**TO DO:**
Extract every entry word for word. Skip the pictures.

**Design files in plain text:**
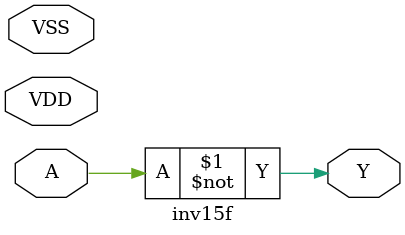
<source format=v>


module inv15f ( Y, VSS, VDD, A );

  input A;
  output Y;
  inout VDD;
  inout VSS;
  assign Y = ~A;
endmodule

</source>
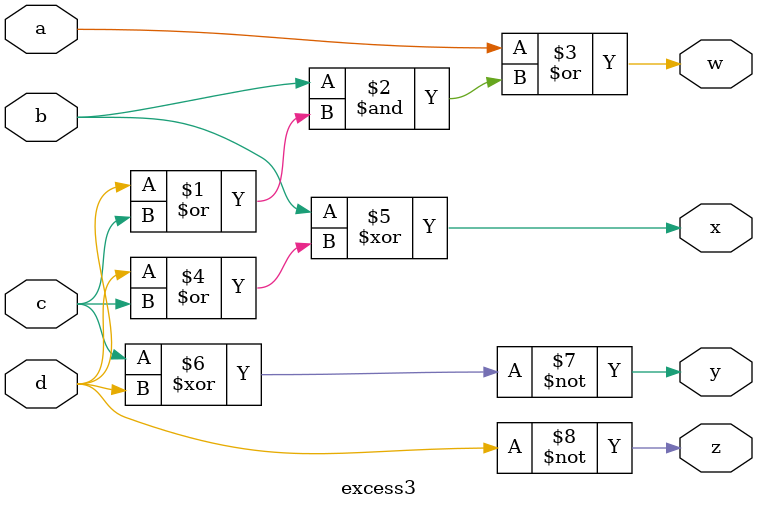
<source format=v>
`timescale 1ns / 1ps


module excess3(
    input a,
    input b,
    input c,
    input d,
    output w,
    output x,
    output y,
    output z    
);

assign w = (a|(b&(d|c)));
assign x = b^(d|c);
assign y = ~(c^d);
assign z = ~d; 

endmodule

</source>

**SOLUTION TO THE PROBLEM:**
<source format=v>


module inv15f ( Y, VSS, VDD, A );

  input A;
  output Y;
  inout VDD;
  inout VSS;
  assign Y = ~A;
endmodule

</source>
<source format=v>
`timescale 1ns / 1ps


module excess3(
    input a,
    input b,
    input c,
    input d,
    output w,
    output x,
    output y,
    output z    
);

assign w = (a|(b&(d|c)));
assign x = b^(d|c);
assign y = ~(c^d);
assign z = ~d; 

endmodule

</source>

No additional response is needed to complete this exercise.